Blue Mountain College pupils learned some tricks of the trade from well-known sheep dog triallist Lloyd Smith last week.
Mr Smith, of Palmerston, ran the workshop in a paddock across the street from the school.
He showed the pupils small demonstrations of his process of training his dogs from the puppy to heading-dog stage.
About 30 pupils attended the workshop which ran from 1pm to 2.30pm.
Mr Smith said he was grateful for the opportunity to talk to the pupils.
“They have been very attentive and it is always a pleasure to teach people who are keen to learn.”
He hoped the workshop would grow the children’s knowledge on how dogs worked, he said.
“A lot of people don’t know that dog training is mainly about patience and training the dog when it is ready, and that might sound simple but time is an important part of the process.
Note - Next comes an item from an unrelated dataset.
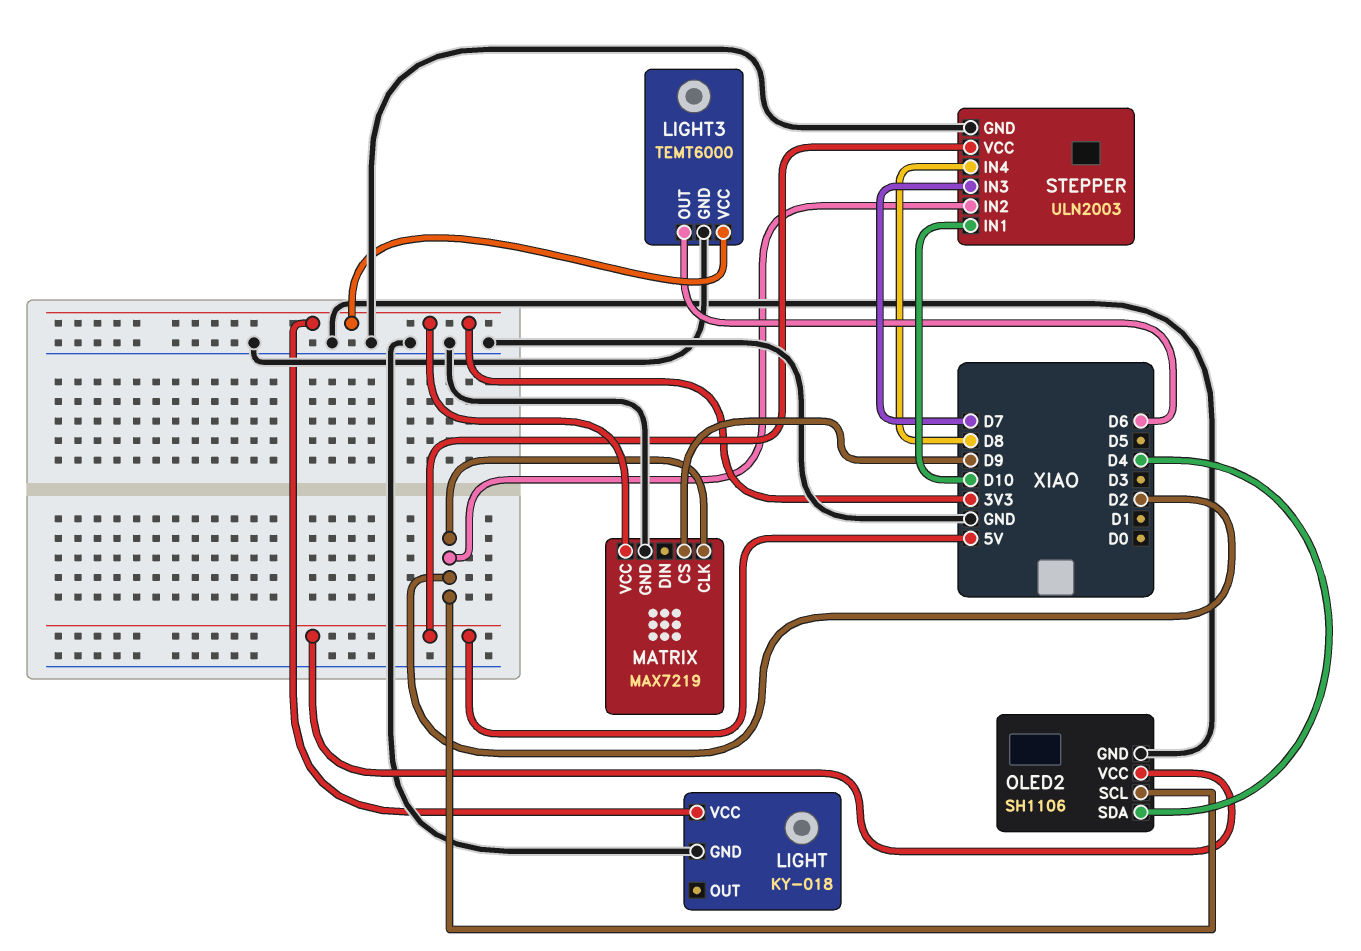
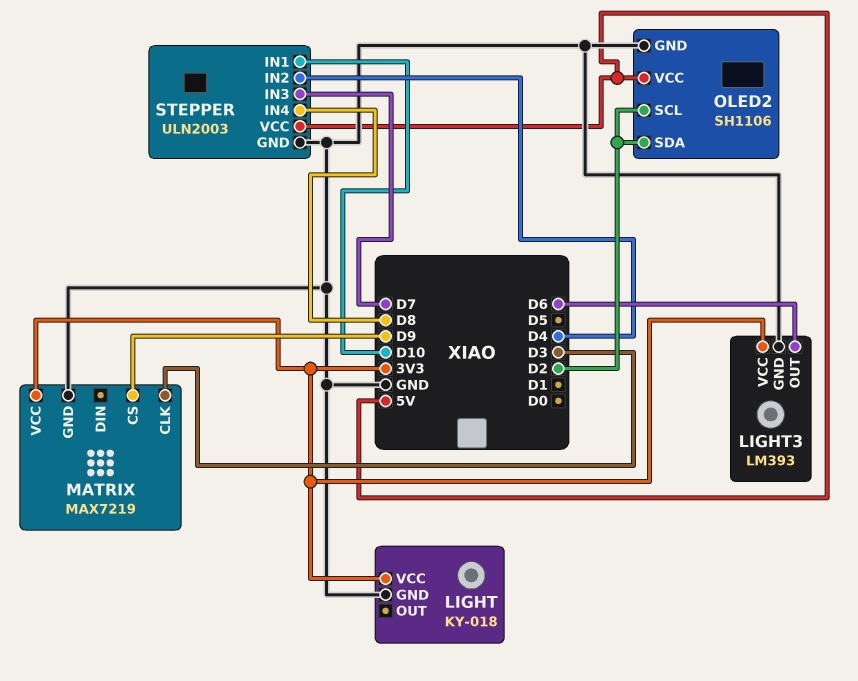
LIGHT3: TEMT6000 -> LM393
MATRIX pin CLK: D2 -> D3
OLED2 pin SDA: D4 -> D2
STEPPER pin IN2: D2 -> D4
“I hope by teaching the students it will help them avoid the pitfalls I went through in my early days.”
Pupil Tom Butler (16) took the opportunity to put what he learnt in the workshop to practise with his 6-month-old puppy Skye.
“She’s my first dog, I have been training her for five and a-half months now, but it takes two years to fully train them.”
The workshop was helpful and taught him a lot, he said.
“What I learnt from Lloyd was the merry-go-around tactic which I want to apply to my dog training.”
He was interested in farming and wanted to one day enter the dog trials, he said.
“My dad is a musterer and he’s got a few dogs and I’ve always liked having control over the dogs.”
Prior to the workshop he was a big fan of Mr Smith, he said.
“I’ve read a couple of his books, Pup Pen to Paddock was one of them and I’ve watched his movie.
“I like how skilled he is and most people don’t know as much as he knows about dog trials and training.”
Head of the department of agriculture and junior teacher Kirsten McIntyre said the workshop was a good way to expose the teenagers to other farming and rural sectors.
“We want them to know there is more out there than just farming because a lot of these kids are rural and they thrive in it.
“So it is cool to encourage them in school and grow that passion.”